Member of the KwaZulu-Natal Provincial Legislature
- In office 1996 – 6 May 2014

Speaker of the KwaZulu-Natal Provincial Legislature
- In office 1998–2004
- Succeeded by: Willies Mchunu

Personal details
- Born: 15 May 1955 (age 70)
- Party: Inkatha Freedom Party
- Alma mater: University of Zululand

= Bonga Mdletshe =

South African politician and traditional leader

Bonga Nkanyiso Mdletshe (born 15 May 1955 - died 2024) was a South African politician and traditional leader who represented the Inkatha Freedom Party (IFP) in the KwaZulu-Natal Legislature from 1996 to 2014. During this period, he served as Speaker in the legislature from 1998 to 2004. A lawyer by training, he entered politics during apartheid as a member of the government of the former bantustan of KwaZulu.

== Early life and career ==
Mdletshe was born on 15 May 1955 and matriculated in 1975 at King Bhekuzulu College in Natal province. He worked as a clerk in the offices of the Hlabisa magistrate from 1976 to 1986. In 1987, he took up office as Inkosi of the Mdletshe tribe in Hlabisa, a lifetime appointment. In this capacity he represented Hlabisa in the KwaZulu Legislative Assembly in 1992, and he also served as Deputy Minister of Justice and Correctional Services in the KwaZulu government from 1992 until the government was dissolved upon the end of apartheid in 1994. He earned his BJuris degree from the University of Zululand in 1996.

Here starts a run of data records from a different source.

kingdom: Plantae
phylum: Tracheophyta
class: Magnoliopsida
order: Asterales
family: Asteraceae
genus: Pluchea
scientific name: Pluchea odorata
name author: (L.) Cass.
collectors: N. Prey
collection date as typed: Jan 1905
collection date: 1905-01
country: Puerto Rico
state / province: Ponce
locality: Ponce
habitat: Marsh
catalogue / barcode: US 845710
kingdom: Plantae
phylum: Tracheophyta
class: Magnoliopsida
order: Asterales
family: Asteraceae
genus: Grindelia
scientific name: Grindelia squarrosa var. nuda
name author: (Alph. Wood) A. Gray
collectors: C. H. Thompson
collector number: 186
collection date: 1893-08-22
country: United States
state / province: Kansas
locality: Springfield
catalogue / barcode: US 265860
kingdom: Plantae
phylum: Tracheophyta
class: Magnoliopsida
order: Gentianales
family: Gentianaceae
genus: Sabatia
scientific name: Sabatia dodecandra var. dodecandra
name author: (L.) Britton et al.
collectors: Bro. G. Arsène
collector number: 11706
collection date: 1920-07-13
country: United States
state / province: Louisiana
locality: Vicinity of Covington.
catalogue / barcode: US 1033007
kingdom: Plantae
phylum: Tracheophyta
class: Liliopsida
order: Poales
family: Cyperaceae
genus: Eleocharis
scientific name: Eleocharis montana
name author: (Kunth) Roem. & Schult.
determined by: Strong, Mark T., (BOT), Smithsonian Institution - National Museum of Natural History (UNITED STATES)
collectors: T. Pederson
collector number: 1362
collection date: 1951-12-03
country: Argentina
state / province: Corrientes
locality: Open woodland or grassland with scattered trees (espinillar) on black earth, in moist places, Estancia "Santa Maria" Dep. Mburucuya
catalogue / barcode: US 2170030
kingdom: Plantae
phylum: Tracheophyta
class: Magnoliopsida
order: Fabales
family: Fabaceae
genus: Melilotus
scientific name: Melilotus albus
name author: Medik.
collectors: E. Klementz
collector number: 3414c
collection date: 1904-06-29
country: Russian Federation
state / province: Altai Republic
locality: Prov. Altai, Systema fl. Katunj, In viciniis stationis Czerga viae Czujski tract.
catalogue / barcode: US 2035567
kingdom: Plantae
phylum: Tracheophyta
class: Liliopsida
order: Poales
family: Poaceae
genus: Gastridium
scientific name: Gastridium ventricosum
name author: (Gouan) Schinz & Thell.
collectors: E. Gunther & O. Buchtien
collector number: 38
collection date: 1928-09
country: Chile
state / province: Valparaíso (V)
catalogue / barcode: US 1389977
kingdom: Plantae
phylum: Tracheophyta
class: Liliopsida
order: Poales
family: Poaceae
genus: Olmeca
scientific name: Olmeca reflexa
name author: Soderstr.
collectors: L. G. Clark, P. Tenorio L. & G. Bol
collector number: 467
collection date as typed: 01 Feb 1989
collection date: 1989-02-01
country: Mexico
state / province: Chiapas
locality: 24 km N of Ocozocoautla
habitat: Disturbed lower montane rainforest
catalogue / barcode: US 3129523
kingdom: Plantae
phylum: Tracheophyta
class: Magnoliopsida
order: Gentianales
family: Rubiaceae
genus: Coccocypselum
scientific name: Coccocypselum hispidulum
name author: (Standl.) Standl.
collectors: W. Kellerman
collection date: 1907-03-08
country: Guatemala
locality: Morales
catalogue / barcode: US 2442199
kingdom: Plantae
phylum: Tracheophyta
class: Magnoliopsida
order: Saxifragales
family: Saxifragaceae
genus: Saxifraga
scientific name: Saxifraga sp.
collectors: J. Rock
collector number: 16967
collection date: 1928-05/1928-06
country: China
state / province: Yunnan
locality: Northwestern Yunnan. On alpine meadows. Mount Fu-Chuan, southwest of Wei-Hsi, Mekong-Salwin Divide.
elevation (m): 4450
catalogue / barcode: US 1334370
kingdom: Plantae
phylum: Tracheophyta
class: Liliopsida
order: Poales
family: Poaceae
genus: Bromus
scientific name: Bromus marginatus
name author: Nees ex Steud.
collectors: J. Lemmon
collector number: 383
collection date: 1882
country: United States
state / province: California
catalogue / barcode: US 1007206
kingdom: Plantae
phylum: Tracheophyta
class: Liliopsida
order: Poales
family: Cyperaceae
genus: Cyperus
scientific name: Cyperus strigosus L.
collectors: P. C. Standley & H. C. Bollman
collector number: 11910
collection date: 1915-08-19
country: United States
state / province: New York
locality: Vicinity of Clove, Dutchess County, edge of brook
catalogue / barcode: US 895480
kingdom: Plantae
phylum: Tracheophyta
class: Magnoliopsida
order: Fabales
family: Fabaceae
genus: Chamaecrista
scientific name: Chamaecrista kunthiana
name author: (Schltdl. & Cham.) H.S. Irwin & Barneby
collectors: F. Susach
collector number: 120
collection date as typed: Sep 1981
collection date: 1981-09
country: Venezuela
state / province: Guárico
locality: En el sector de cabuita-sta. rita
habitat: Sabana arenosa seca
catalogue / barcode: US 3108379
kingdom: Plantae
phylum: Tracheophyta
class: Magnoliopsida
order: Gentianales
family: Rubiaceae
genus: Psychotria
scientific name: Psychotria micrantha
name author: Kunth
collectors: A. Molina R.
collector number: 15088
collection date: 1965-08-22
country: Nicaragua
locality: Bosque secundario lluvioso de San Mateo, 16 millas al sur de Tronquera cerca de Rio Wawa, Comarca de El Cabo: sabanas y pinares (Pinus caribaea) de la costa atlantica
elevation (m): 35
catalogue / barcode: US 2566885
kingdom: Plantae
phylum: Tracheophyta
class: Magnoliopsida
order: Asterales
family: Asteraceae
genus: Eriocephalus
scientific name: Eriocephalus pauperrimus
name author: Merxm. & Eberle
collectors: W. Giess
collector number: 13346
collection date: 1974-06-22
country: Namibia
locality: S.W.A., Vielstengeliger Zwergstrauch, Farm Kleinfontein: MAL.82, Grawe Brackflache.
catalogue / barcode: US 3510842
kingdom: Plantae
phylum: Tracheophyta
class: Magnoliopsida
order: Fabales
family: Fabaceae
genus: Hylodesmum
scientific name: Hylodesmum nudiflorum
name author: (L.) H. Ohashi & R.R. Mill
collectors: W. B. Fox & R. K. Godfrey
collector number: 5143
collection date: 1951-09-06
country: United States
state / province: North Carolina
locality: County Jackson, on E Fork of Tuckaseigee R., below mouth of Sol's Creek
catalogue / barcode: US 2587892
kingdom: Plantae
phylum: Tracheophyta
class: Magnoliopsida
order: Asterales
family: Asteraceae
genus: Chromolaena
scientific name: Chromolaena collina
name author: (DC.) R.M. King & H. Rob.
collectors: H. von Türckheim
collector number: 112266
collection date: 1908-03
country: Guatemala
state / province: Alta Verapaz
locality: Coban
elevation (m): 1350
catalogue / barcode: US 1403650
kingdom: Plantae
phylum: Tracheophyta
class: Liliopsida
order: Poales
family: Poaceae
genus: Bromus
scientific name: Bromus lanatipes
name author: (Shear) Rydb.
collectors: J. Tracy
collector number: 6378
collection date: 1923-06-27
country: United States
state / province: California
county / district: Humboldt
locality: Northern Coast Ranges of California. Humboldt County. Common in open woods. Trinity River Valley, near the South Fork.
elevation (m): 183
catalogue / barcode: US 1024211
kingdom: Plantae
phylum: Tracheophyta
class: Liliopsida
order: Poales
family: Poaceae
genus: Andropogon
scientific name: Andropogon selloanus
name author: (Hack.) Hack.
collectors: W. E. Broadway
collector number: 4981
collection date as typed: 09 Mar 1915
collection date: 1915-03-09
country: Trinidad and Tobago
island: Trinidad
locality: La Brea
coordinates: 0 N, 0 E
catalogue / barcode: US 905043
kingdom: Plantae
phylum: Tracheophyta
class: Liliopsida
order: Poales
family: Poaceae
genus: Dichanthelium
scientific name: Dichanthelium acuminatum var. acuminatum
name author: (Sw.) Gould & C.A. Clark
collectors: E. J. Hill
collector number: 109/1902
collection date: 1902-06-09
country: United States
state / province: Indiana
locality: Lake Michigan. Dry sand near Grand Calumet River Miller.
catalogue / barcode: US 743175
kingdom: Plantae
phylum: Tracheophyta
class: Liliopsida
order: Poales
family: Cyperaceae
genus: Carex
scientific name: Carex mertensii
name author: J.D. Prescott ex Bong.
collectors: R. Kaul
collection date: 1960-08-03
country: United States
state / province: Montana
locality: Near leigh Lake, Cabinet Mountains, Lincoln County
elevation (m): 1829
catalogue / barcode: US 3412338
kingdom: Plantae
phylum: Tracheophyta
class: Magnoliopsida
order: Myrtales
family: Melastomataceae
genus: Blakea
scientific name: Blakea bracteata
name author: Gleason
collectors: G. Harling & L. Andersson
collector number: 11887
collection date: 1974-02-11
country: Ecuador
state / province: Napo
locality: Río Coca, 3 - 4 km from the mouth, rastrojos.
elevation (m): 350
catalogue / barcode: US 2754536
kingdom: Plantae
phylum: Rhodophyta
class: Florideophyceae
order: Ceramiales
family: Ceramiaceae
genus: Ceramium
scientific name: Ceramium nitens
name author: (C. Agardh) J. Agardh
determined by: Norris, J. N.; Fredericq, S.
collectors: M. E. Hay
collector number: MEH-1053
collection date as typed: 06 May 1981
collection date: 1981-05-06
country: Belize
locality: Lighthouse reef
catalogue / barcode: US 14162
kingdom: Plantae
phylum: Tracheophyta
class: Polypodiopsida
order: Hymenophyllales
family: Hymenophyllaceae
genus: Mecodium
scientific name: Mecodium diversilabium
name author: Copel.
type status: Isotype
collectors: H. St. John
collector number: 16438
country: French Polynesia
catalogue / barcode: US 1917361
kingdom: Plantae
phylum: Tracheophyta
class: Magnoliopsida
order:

== Provincial legislature ==
Mdletshe joined the KwaZulu-Natal Legislature in 1996, representing the IFP. From 1998 until 2004, he served as Speaker in the legislature. He continued to serve as an ordinary Member of the Provincial Legislature thereafter and was re-elected to his final term in the legislature in the 2009 general election, ranked seventh on the IFP's provincial party list. During the legislative term that followed, he served as the IFP's provincial shadow minister for cooperative governance. In the next general election in 2014, he was ranked 14th on the IFP's party list and did not gain election to one of the nine seats won by the party in the election.